Deutschland: Deutschlands Luftfahrtbranche zeigt Resilienz trotz Krise
Frankfurt. Deutschland befindet sich im dritten Rezessionsjahr in Folge. Viele Unternehmen leiden, etwa die Autohersteller und ihre Zulieferer. Doch eine Branche macht Hoffnung. Die deutsche Luft- und Raumfahrtindustrie ist im vergangenen Jahr kräftig gewachsen. Das geht aus Zahlen hervor, die der Bundesverband der Deutschen Luft- und Raumfahrtindustrie (BDLI) an diesem Donnerstag veröffentlicht und die dem Handelsblatt vorab vorliegen.
Danach ist der Umsatz der Betriebe 2024 um 13 Prozent auf 52 Milliarden Euro gestiegen.

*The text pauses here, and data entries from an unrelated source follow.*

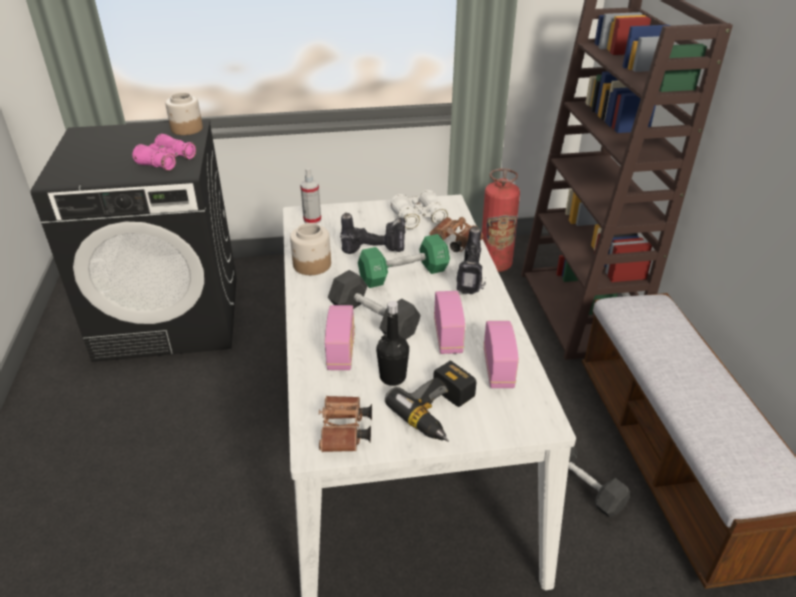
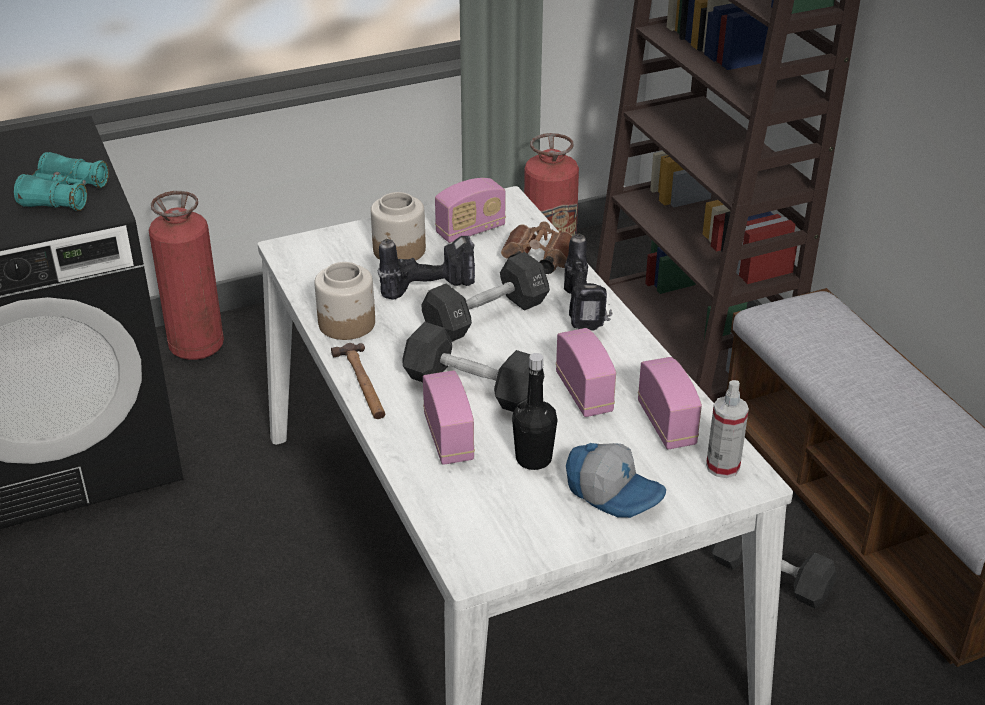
camera: 15 degrees left, 0 degrees up
pink binoculars [133,134,196,171] -> turquoise binoculars [14,152,109,211]
jar [165,93,203,135] -> jar moved to [371,192,426,261]
spray bottle [300,168,321,224] -> spray bottle moved to [706,380,749,478]
brown binoculars [319,396,372,452] -> none
green dumbbell [358,234,450,288] -> black dumbbell [422,252,550,342]
power drill [385,361,476,442] -> cap [566,443,666,518]
white binoculars [390,190,448,229] -> radio [435,178,506,243]
none -> fire extinguisher [149,191,224,360]
none -> hammer [331,343,385,419]

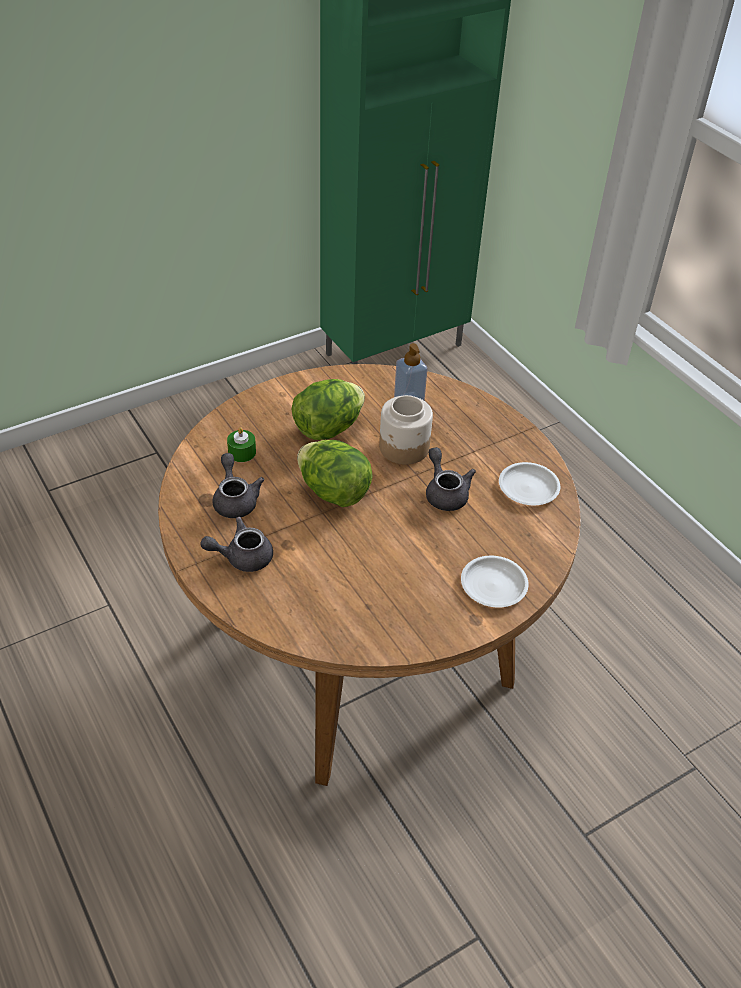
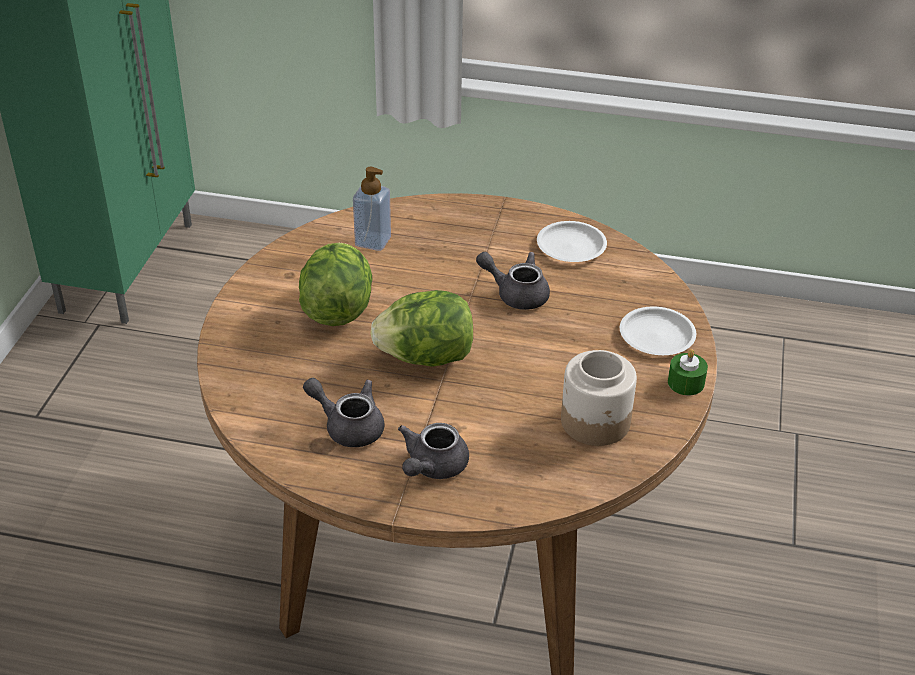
camera: 45 degrees left, 5 degrees down
green candle [227,427,256,462] -> green candle moved to [668,349,708,395]
jar [379,395,433,465] -> jar moved to [561,350,637,446]

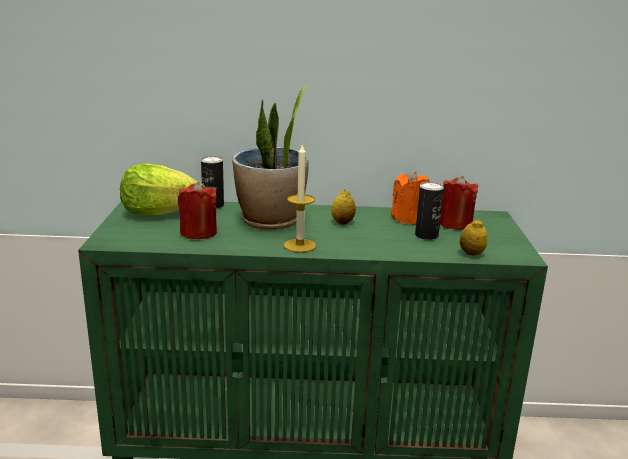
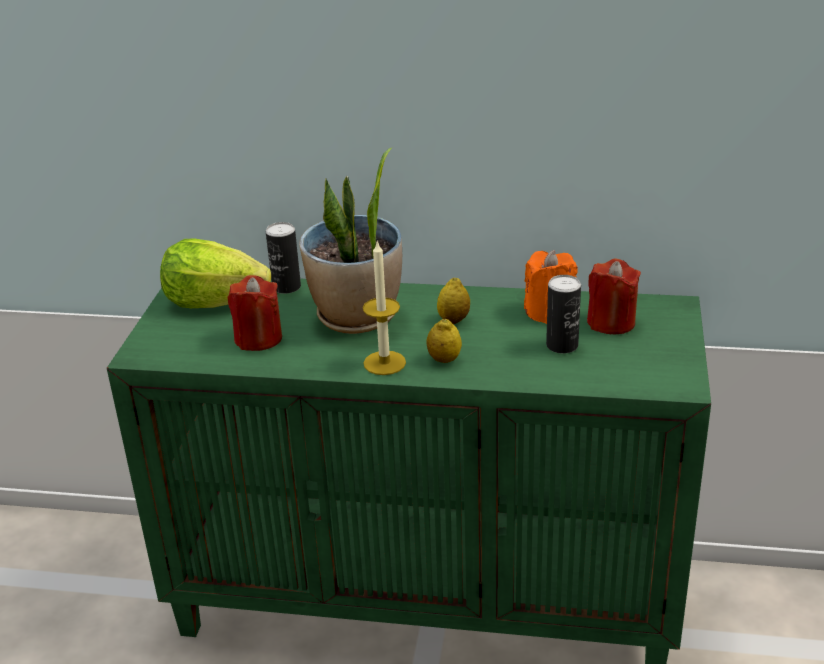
camera: 10 degrees right, 10 degrees up
lemon [460,219,488,256] -> lemon moved to [426,319,462,363]

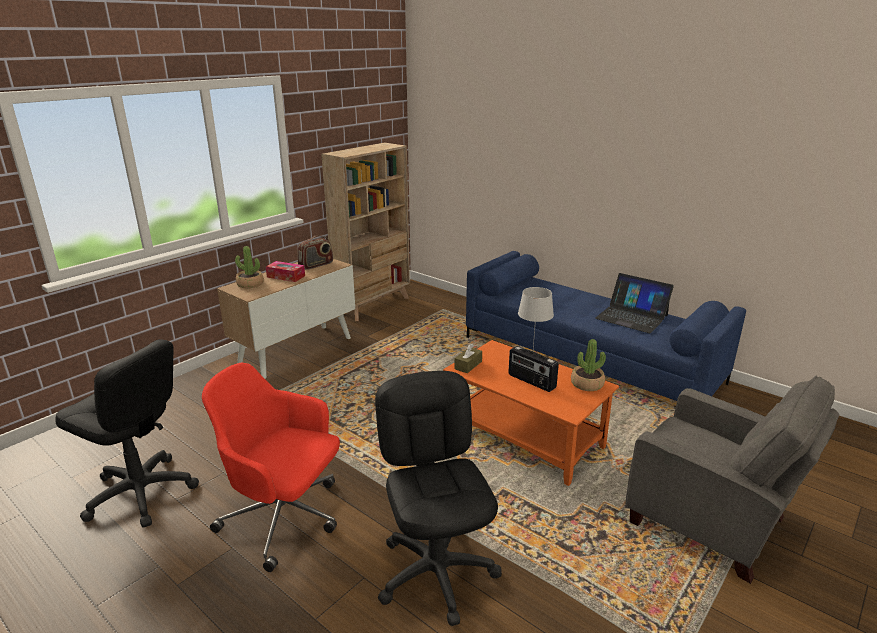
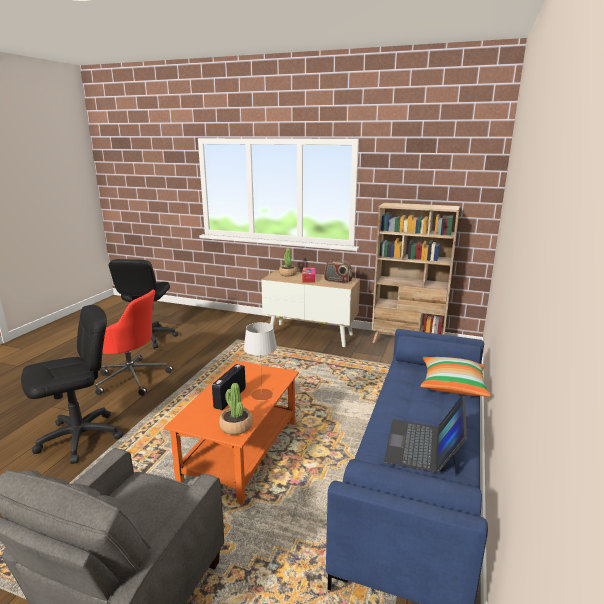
camera: 70 degrees right, 5 degrees down
red office chair [202,363,340,572] -> red office chair turned 105 degrees clockwise [95,290,173,396]
brown tissue box [454,344,482,373] -> none
none -> pillow [420,357,490,397]

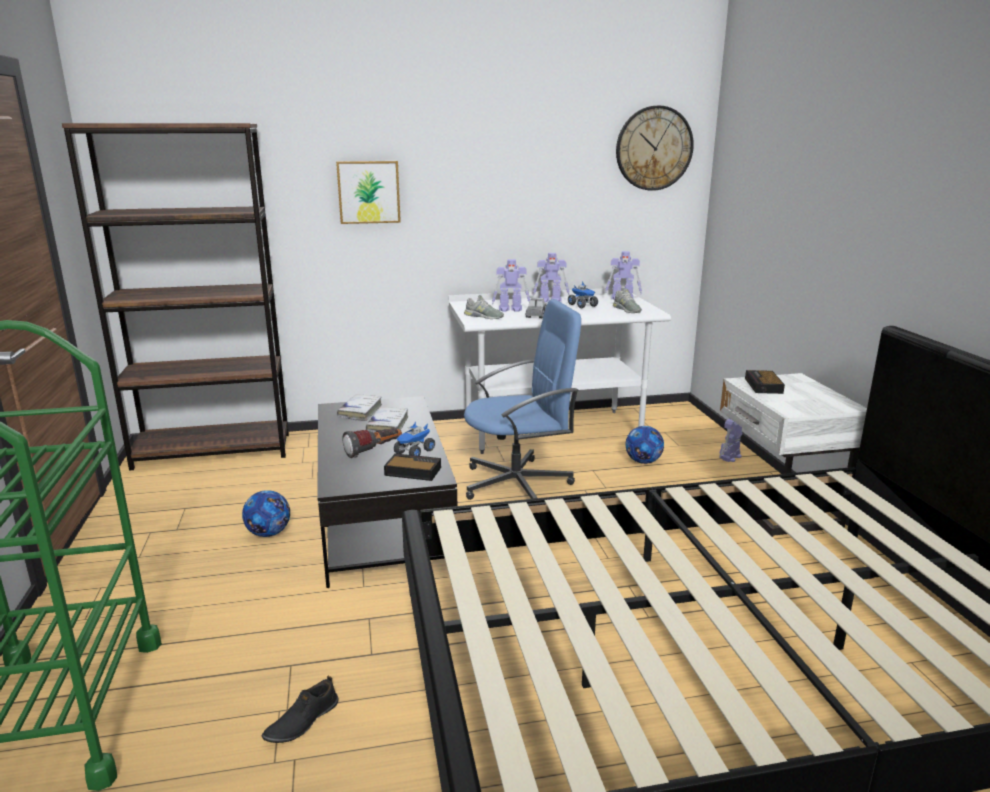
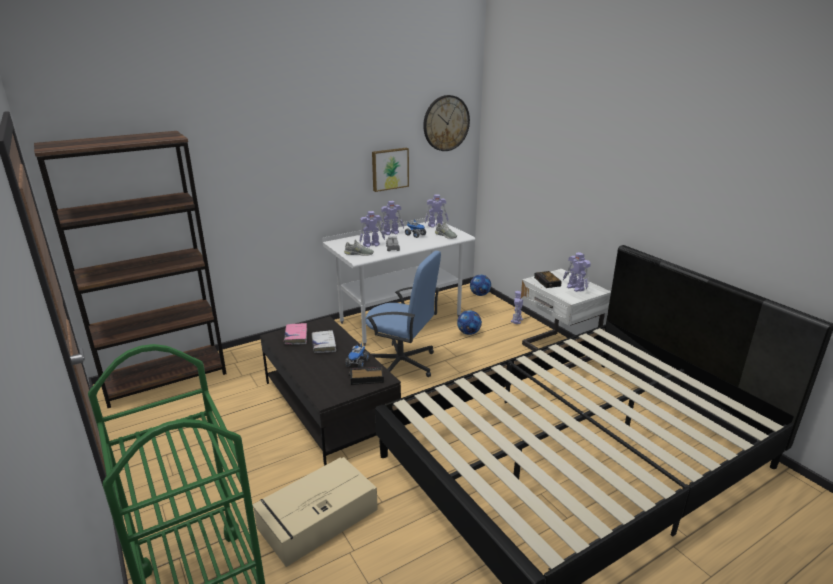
camera: 20 degrees left, 5 degrees up
football [242,490,290,537] -> football moved to [470,275,491,296]
black shoe [262,676,339,743] -> none
picture [336,161,401,224] -> picture moved to [372,148,409,192]
white book [337,395,382,421] -> pink book [284,323,307,345]
flashlight [342,428,402,458] -> none
blue office chair [464,299,581,500] -> blue office chair turned 60 degrees clockwise [365,251,441,377]
none -> beige storage box [252,457,378,567]
none -> toy robot [563,252,591,292]

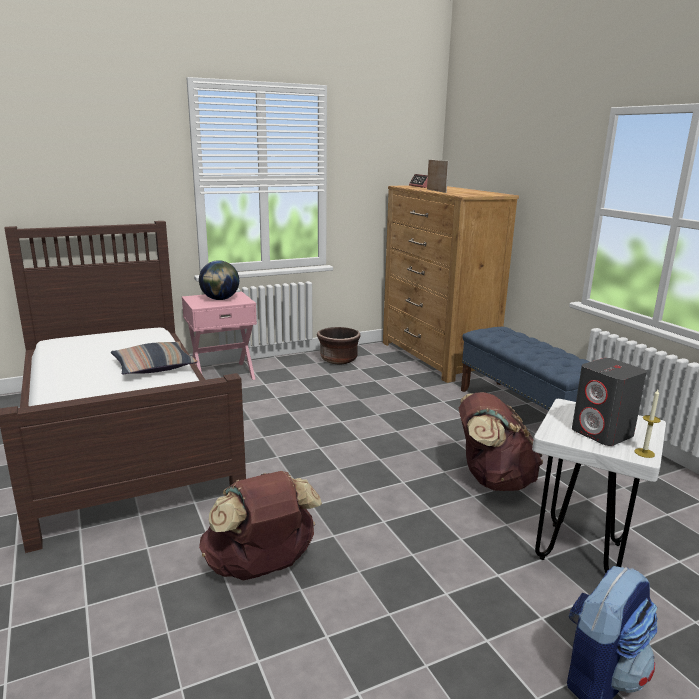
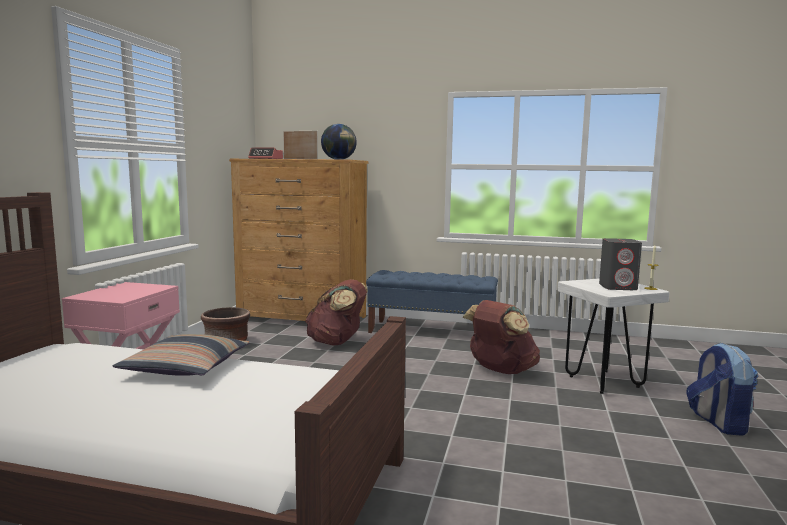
camera: 50 degrees left, 10 degrees down
globe [199,260,239,300] -> globe moved to [321,124,357,160]
brown backpack [199,471,322,581] -> brown backpack moved to [305,279,368,346]

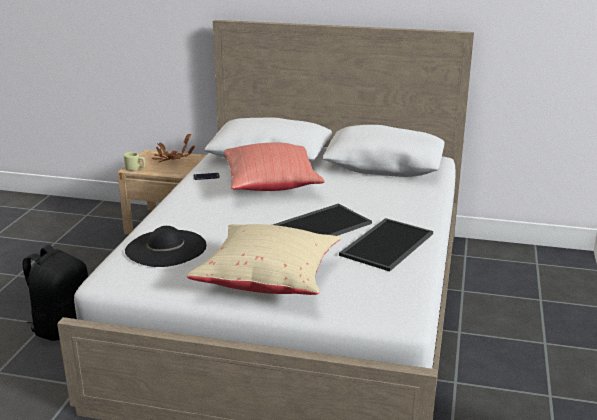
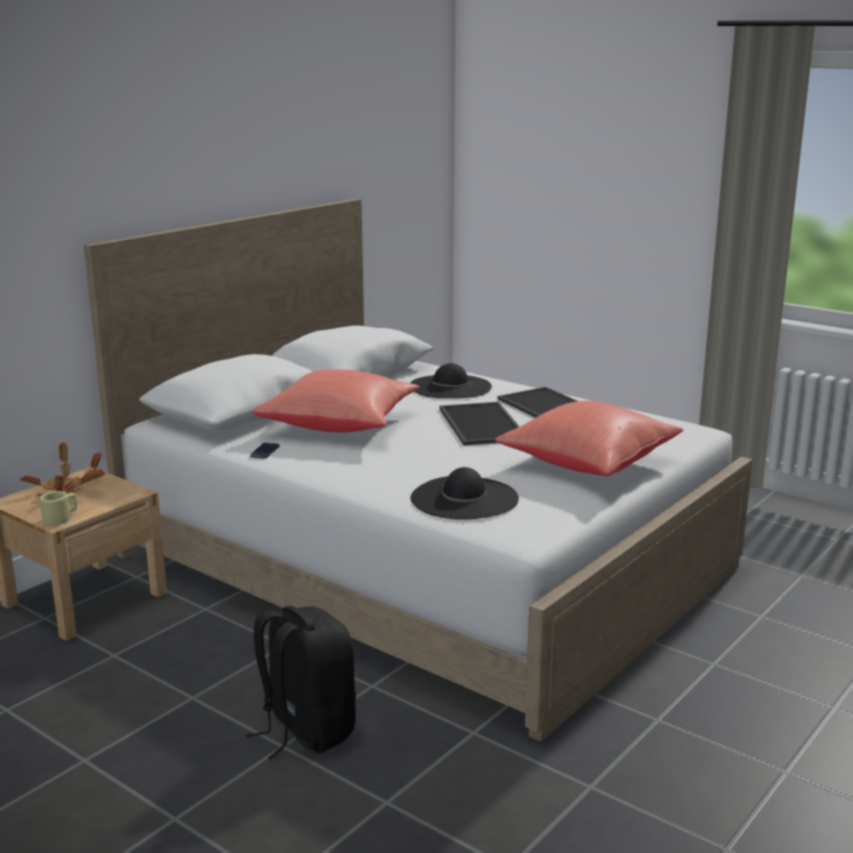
camera: 65 degrees left, 5 degrees down
beige pillow [186,224,341,295] -> red pillow [495,401,683,476]
none -> black hat [410,363,492,398]

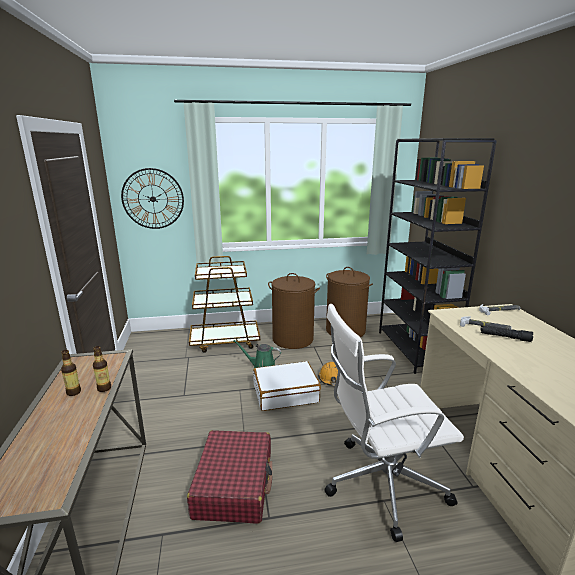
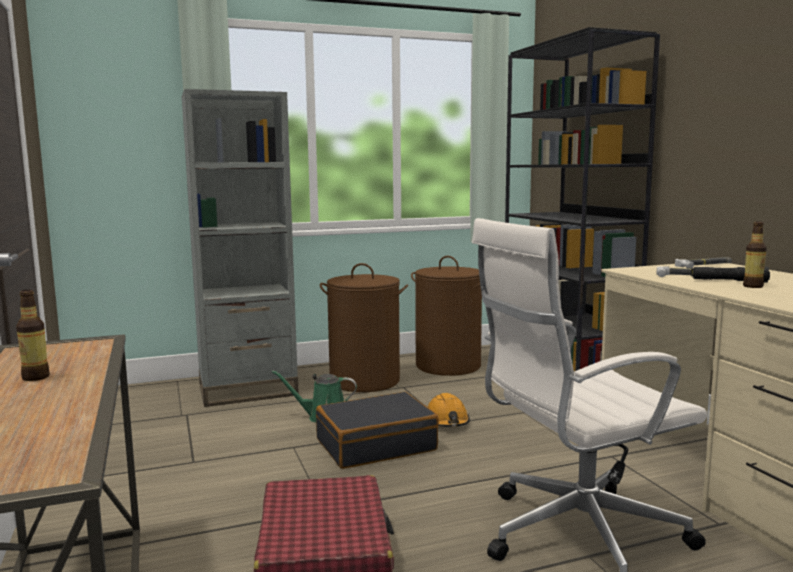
camera: 10 degrees left, 10 degrees down
bottle [93,346,111,392] -> bottle moved to [743,221,767,288]
wall clock [121,168,184,229] -> none
brown cart [189,256,260,353] -> grey bookcase [182,89,299,407]
white suitcase [253,361,321,411] -> black suitcase [316,392,439,469]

Bei der Zahl der Beschäftigten wurde mit 120.000 sogar ein neuer Rekordwert erreicht. 2019 – dem letzten Jahr vor der schweren Krise – zählte die Branche 114.000 Mitarbeiterinnen und Mitarbeiter.
Angesichts der Zahlen spricht Michael Schöllhorn, der Präsident des BDLI, von einer Zukunftsindustrie. „Unsere Branche ist ein wichtiger Innovationstreiber, der auf viele andere Wirtschafts- und Gesellschaftsbereiche abstrahlt“, wird der Manager, der im Hauptberuf bei Airbus das Verteidigungs- und Raumfahrtgeschäft leitet, in einer Mitteilung des BDLI zitiert. Mit 3,6 Milliarden Euro investierten die Luft- und Raumfahrtfirmen 2024 etwa sieben Prozent ihres Umsatzes in Forschung und Entwicklung.